Wednesday, June 03, 2009

Global Financial Industry Promises Key Systemic Changes to OTC Derivatives Clearance and Trading

In a letter to the Fed and SEC, and with federal legislation regulating OTC derivatives looming, a consortium of global financial institutions and asset managers said they would implement a framework for OTC derivatives risk management and market structure in accordance with principles enunciated by the G-20, the European Commission and the U.S. Treasury.

The framework will expand the use of central counterparties, strengthen risk management, improve transparency and ensure strong coordination with the SEC and other regulators. Key elements will include establishing, for the first time, deadlines for recording all credit, interest rate and equity derivatives transactions in trade repositories and expanding credit default swap central clearing to buy-side firms.

The financial institutions promised to act quickly and decisively to implement these important measures in recognition of the key strategic and systemic importance of the OTC derivatives markets. The changes to risk management, processing and transparency will significantly transform the risk profile of these important financial markets, noted the letter, and deliver a risk management and processing infrastructure that includes the additional characteristics and benefits of a traditional clearance model.

The letter was signed by, among others, Bank of America-Merrill Lynch, HSBC Group, Deutsche Bank AG, ISDA, Goldman, Sachs & Co., and the Managed Funds Association. In addition to the Fed and the SEC, the letter was sent to BaFin, the UK FSA, the OCC, and the FDIC.


The goal of the framework is to reduce systemic risk in the OTC derivatives markets by a number of measures, such as implementing data repositories for non-cleared transactions in these markets to ensure transparency and disclosure, and to assist global regulators with oversight and surveillance activities. The measures will also clear OTC standardized derivative products in these markets and enable customer access to clearing through either direct access as a clearing member or via indirect access, including the benefits of initial margin segregation and position portability.

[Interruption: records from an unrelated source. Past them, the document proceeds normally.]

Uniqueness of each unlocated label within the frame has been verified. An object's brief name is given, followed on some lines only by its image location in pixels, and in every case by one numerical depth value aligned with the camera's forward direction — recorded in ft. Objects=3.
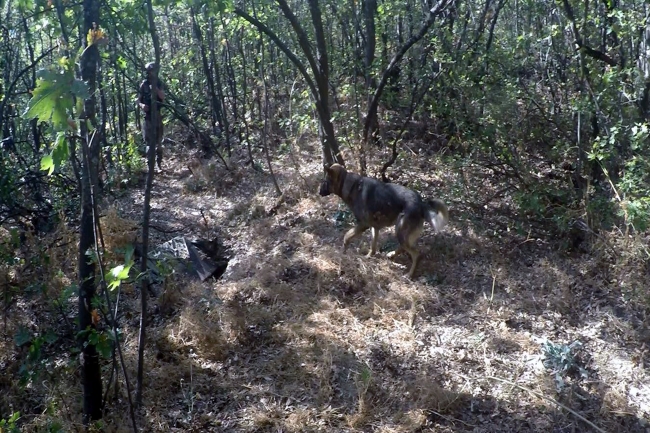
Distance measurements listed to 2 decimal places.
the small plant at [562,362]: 22.26
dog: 28.07
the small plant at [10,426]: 14.94
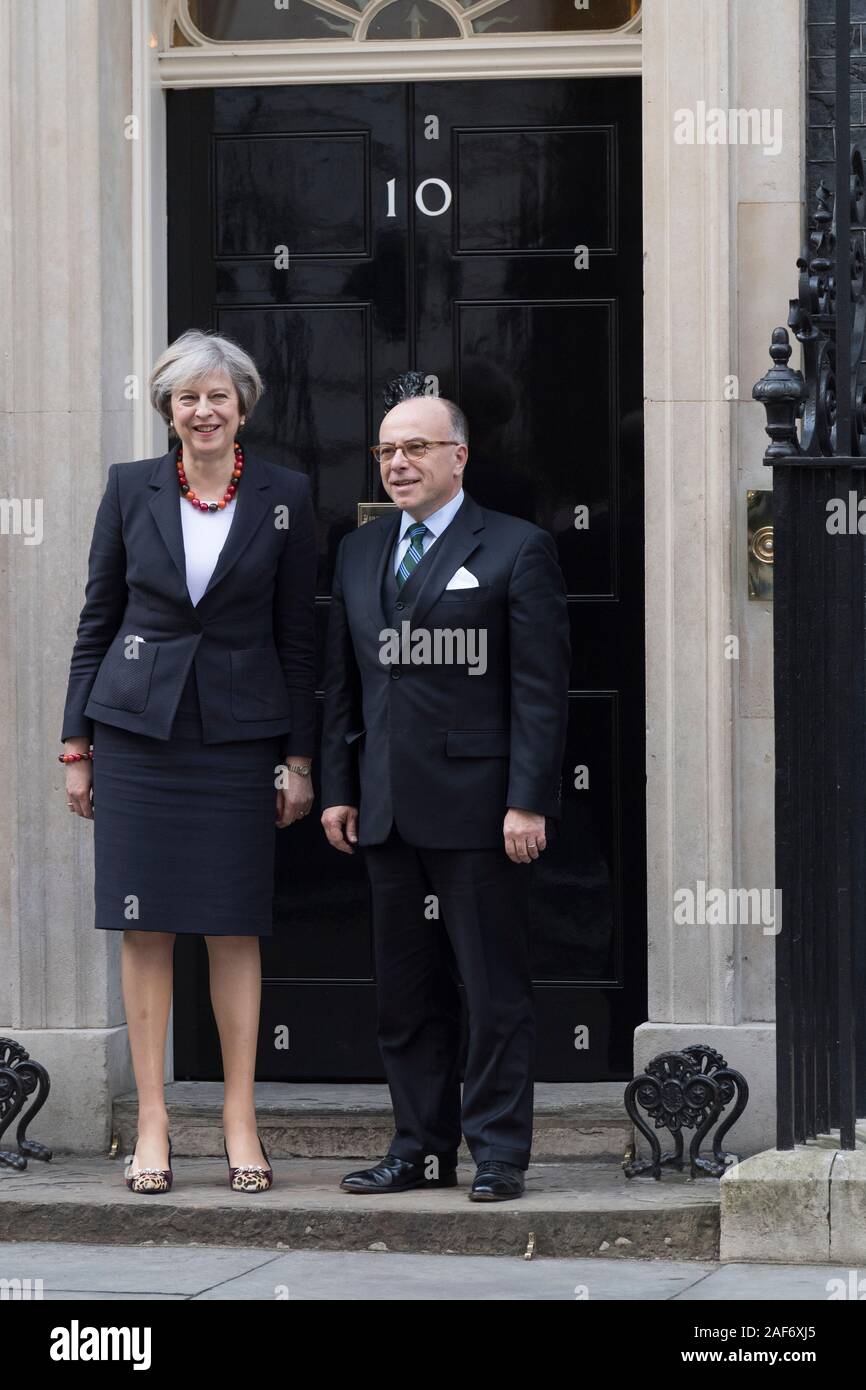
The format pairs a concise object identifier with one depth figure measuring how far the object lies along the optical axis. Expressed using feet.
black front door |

The changes are also designed to deliver robust collateral and margining processes, including portfolio reconciliations, metrics on position and market value breaks, and improved dispute resolution mechanics. More broadly, industry governance will be enhanced.

Registering the complete universe of OTC derivatives trades in either central counterparties or trade repositories is designed to improve the ability of regulators to monitor the OTC derivatives market and will increase transparency to the public. The signatories have committed to record all of their credit derivatives trades by mid-July and to establish centralized reporting infrastructures for interest rate and equity derivatives.

The institutions will engage central counterparties to broaden the range of cleared products and market participants. Products that will be added in 2009 include liquid single name credit default swaps and overnight indexed swaps. Further products will be added in 2010, including tranche credit default swaps. The consortium fully supports the regulation of the central counterparty with particular emphasis on financial strength to absorb market shocks, including the bankruptcy of a major market participant. As central counterparties expand their offerings, the financial institutions pledged to work with regulators to deliver a set of performance targets for central counterparty usage by August 31, 2009.

To further increase market transparency so that regulators and investors have access to relevant data, the financial institutions have committed to universal recordings of certain trades that are not cleared through a central counterparty. This would mean universal recording of credit default swap trades in a trade repository by July 17, 2009 and universal recording of interest rate derivative trades in a trade repository by December 31, 2009. It would also mean the universal recording of OTC equity derivative trades in a trade repository by July 31, 2010.

Another goal of the consortium is to provide customer access to credit default swap clearing through either direct central counterparty membership or customer clearing with customer initial margin segregation and portability of customer transactions no later than December 15, 2009. The legal and regulatory analysis to achieve customer access will be completed and delivered to regulators by June 30, 2009.

The signatories also pledged to perform daily electronic portfolio reconciliation of all collateralized OTC inter-dealer derivative transactions. This will mean that combined with other regular portfolio reconciliations between dealers and others, in the period between October 2008 to June 2009, the OTC derivative market will have progressed from a state where there was no well-defined standard for reconciling portfolios to one where 70% of the outstanding transactions across all derivative asset classes are reconciled frequently.